True Story
or Tall Tale?
Will the story behind the new film Hidalgo go the distance?
Just as Disney Studios was putting the finishing
touches on its new feature film Hidalgo, a growing number of
historians and endurance-riding enthusiasts are calling into question the
authenticity of the story it tells.
Based on the memoirs of turn-of-the-century
cowboy Frank T. Hopkins, Hidalgo was originally set to hit theaters
this month but its release has been pushed back to March 2004.
Hopkins, who was born in 1865 and died in 1951,
is best known as the cowboy who rode his mustang (named Hidalgo) to victory
in a 3,000-mile race in Arabia at the turn of the century. In his
writings, Hopkins claims to have twirled ropes in Buffalo Bill Cody's Wild
West Show, ridden a wild buffalo bareback and won hundreds of long-distance
races around the world, losing only once.
However the veracity of Hopkins' stories has
been disputed by the Kentucky-based Long Riders' Guild, an association that
recognizes individuals who complete more than 1,000 on one continuous riding
journey. After contacting more than 60 academic historians, museum
curators and other experts, Guild founder CuChullaine O'Reilly says he could
not find a single source to verify Hopkins' claims.
"There is not a shred of evidence to indicate
that Hopkins did anything he said he did," says O'Reilly. "There is
nothing in the Frank Hopkins mythology which a ranking world expert has not
demolished." Much of O'Reilly's research is documented on the Web site
www.thelongridersguild.com.
In response, Hidalgo screenwriter John
Fusco acknowledges that Hopkins' telling of his life story probably
incorporates folklore and legend. But he makes no apologies: "Here we have
an American legend, a wonderfully entertaining story, and we have every
right to base it on his autobiography," says Fusco, who also wrote the
screenplay for Spirit, Stallion of the Cimarron. "It was
Hopkins' recollection of how it happened. And in the great tradition
of American cowboys, he told some tall tales."
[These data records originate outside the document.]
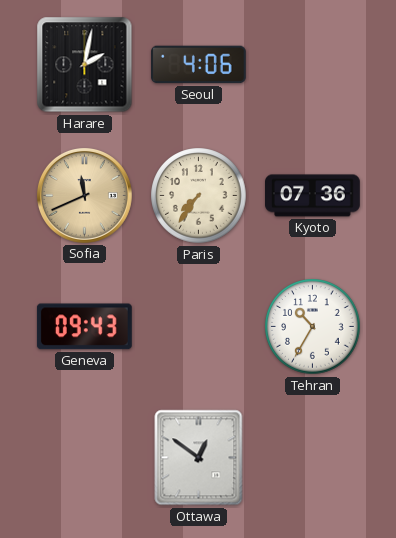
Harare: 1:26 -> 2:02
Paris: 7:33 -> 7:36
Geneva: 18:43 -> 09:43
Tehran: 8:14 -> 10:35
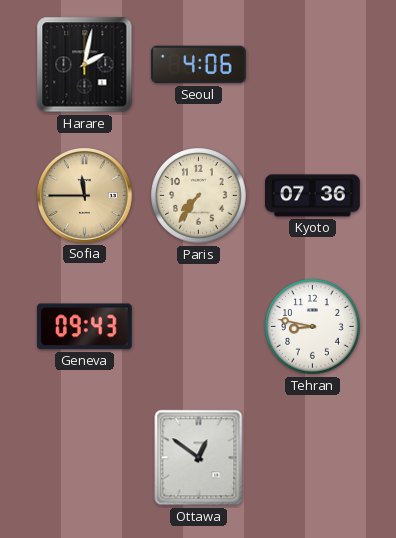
Sofia: 11:41 -> 11:45
Tehran: 10:35 -> 8:47
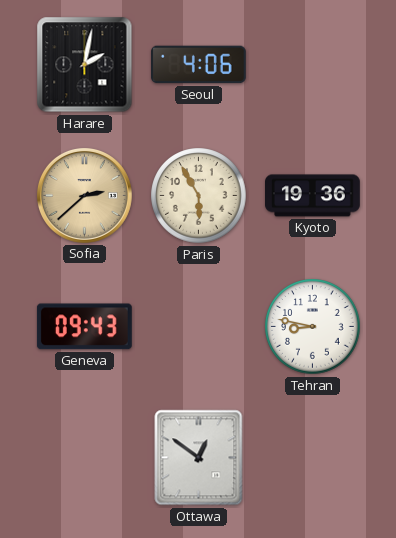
Sofia: 11:45 -> 2:38
Paris: 7:36 -> 5:55
Kyoto: 07:36 -> 19:36
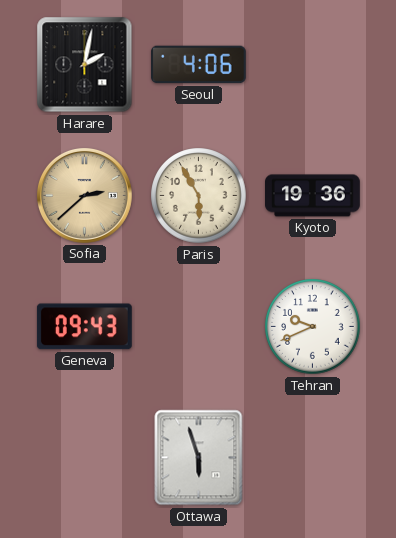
Tehran: 8:47 -> 9:41
Ottawa: 12:51 -> 5:57
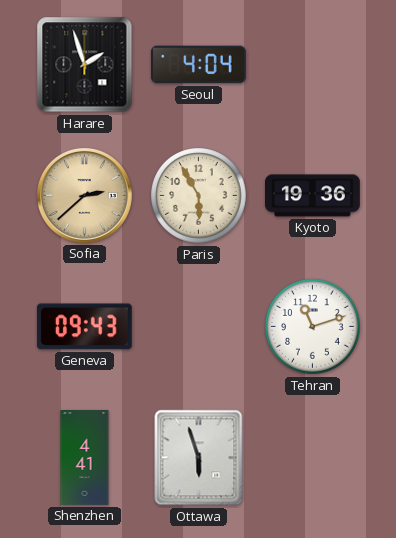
Harare: 2:02 -> 1:57
Seoul: 4:06 -> 4:04
Tehran: 9:41 -> 11:12
Shenzhen: none -> 4:41
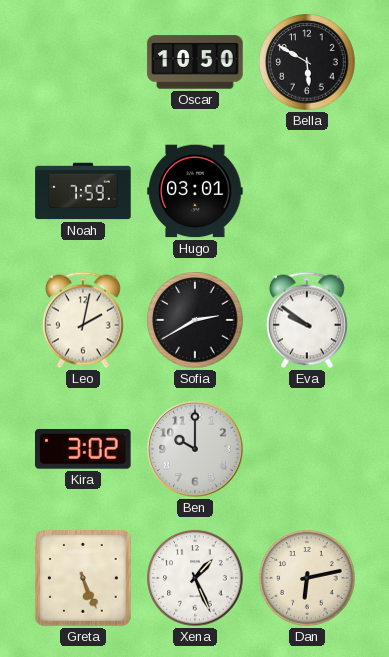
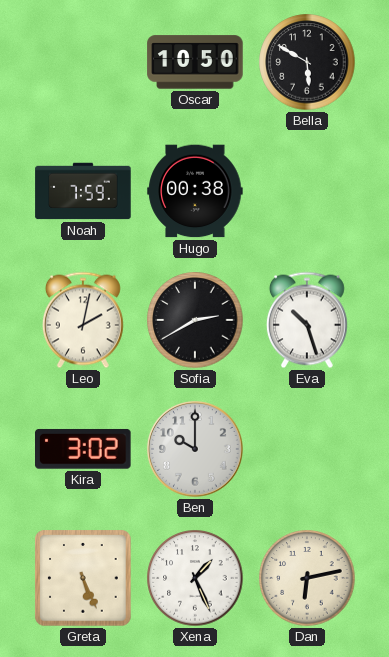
Hugo: 03:01 -> 00:38
Eva: 9:51 -> 10:27
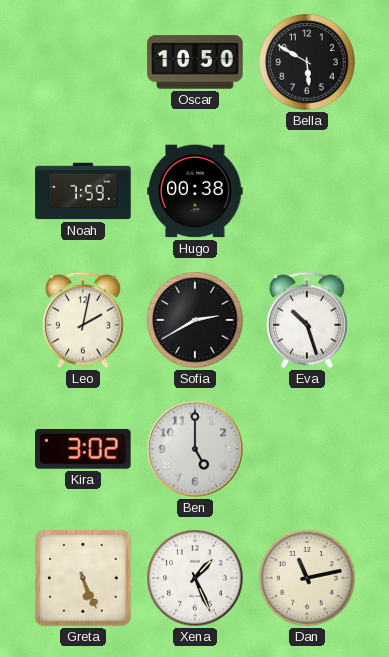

What's more important, adds Fusco, is the
fundamental authenticity and value of Hopkins' legend. "I went to the
grassroots people, several generations of Wyoming ranchers and the esoteric
world of mustang preservationists, where Frank Hopkins' knowledge of the
West and Indian horses still inspires."
Nonetheless, in the wake of findings released by
the Long Riders' Guild earlier this year, Disney Studios has changed a
phrase in a promotional trailer for the movie from "Based on the true story
of Frank Hopkins" to "Based on the autobiography of Frank Hopkins."